Richard MooreAuthor: Richard Moore

Covestor model: Market Comparables

Being overly cautious — at least in hindsight– led to another month of performance that was worse than the major market averages in March. However, I have developed a model for exposure to the market and I continue to follow that model (See the “Charts” page on my website, theastuteinvestor.com).

It seems to me that the market in 2012 is developing much like the market in 2011. Small investors and speculators have chased the market higher during the early part of the year in an attempt to put money to work and earn more than the paltry returns being offered by short-term low risk fixed income instruments. The market was hit hard during the middle part of the year, but earnings continued to grow and the market was able to recover and post a small gain by year’s end.

This year, I believe similar market action could occur, although earnings seem much more problematic. So the possibility of subpar market results are possible.

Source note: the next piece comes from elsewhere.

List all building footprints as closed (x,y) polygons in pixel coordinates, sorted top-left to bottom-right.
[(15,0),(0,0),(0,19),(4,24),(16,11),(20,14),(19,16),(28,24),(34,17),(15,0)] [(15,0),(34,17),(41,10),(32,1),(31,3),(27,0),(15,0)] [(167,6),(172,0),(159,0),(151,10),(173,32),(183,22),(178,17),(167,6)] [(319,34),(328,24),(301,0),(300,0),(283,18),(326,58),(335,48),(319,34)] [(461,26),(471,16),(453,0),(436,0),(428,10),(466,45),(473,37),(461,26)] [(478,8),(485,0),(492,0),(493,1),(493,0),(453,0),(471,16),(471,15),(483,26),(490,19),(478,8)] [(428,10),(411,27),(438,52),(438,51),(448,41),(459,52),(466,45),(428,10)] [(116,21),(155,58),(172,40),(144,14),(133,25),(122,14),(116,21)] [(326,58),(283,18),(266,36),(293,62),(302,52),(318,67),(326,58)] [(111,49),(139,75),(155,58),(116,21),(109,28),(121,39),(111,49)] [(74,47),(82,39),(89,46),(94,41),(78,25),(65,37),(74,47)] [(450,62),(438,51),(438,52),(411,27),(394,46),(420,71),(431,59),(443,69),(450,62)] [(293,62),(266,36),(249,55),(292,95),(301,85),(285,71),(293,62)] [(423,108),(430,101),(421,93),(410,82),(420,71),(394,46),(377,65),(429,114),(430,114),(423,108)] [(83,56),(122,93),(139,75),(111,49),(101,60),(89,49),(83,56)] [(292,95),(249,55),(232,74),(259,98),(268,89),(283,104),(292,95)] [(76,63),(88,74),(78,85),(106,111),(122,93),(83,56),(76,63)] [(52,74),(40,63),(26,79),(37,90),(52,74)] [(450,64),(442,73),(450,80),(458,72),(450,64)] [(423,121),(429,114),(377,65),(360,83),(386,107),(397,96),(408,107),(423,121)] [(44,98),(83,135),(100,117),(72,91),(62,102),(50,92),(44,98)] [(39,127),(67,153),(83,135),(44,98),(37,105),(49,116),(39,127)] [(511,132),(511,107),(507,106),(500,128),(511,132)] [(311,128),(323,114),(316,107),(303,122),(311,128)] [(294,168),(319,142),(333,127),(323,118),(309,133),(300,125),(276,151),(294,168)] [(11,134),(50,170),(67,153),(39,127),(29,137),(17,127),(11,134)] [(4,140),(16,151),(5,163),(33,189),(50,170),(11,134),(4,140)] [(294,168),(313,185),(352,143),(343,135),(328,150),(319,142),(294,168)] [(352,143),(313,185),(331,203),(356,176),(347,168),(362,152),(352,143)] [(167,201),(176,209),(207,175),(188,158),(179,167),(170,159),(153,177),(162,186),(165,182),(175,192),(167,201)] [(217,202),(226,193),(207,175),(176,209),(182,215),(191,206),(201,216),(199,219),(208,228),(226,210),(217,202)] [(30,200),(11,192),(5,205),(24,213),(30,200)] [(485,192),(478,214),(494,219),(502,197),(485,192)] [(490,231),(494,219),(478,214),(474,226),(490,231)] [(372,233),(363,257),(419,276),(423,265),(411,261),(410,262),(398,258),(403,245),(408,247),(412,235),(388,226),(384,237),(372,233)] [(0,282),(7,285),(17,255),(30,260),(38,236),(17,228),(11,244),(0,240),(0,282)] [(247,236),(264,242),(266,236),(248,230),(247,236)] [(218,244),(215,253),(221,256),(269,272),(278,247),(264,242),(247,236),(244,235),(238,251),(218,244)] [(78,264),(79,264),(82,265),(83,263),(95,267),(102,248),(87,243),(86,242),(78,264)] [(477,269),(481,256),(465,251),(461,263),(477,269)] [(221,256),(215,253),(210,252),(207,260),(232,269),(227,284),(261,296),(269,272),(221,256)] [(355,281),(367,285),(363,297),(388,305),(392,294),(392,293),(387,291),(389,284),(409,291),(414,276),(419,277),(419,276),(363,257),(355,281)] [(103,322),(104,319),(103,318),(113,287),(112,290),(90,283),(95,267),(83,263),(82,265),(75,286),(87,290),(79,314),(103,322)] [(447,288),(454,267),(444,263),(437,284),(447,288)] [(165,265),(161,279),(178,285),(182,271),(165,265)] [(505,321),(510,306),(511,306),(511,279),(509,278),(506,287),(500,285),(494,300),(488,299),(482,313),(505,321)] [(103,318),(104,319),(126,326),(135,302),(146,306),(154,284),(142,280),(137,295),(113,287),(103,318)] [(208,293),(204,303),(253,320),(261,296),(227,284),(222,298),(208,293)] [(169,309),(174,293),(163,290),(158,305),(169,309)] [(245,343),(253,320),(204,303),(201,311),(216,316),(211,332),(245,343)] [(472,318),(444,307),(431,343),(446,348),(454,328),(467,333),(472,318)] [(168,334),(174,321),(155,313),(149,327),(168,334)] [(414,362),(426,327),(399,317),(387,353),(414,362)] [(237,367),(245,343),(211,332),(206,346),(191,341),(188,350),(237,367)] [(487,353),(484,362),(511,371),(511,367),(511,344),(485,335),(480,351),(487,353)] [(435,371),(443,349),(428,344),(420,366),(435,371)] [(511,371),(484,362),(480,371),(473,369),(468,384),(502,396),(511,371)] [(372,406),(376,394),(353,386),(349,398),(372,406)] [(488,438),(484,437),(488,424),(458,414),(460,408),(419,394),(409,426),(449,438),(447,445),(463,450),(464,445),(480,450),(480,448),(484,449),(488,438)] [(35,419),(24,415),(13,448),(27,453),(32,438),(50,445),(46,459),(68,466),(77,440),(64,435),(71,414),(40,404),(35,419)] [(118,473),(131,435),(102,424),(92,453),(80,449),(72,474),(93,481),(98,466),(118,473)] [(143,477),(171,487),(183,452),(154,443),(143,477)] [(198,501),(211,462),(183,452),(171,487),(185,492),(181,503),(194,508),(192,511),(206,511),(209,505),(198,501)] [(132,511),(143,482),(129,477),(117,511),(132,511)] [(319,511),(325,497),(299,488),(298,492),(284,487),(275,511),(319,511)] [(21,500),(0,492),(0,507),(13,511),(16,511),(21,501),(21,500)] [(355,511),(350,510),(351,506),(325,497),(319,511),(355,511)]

My model uses four factors to gauge stock market risk and potential:

  • 1) Sentiment: Small investors and speculators are by some measures the most bullish they have been in at last the past nine years — which by nature is a contrarian signal, and bearish.
  • 2) Earnings estimates: This is the most bullish of the factors I watch. However, estimates now are almost 19% higher than the last twelve months’ earnings. I question the ability of these companies to report those kinds of results given the problems in Europe and the already high levels of corporate margins. First-quarter results are to be reported soon and should be watched closely.
  • 3) Valuation: It’s a little bit on the high side given the stock market increase over the past several months.
  • 4) Technical factors: They are still bullish are still bullish because the market is trending higher.

These factors, when combined, currently lead me to only a 10% exposure to the stock market.

I am using the S&P 500 ETF (SPY), since my desired exposure is too small to allow me to diversify with individual issues. I am also currently attempting to use Dow Jones Industrial stocks and the inverse Dow Jones ETF (DOG) as a cash substitute with 25% of my portfolio.

I am long five stocks that my screening system says can outperform the overall Dow Average in good or bad markets as I attempt to achieve a 2-3% annual return with this approach for this part of the portfolio.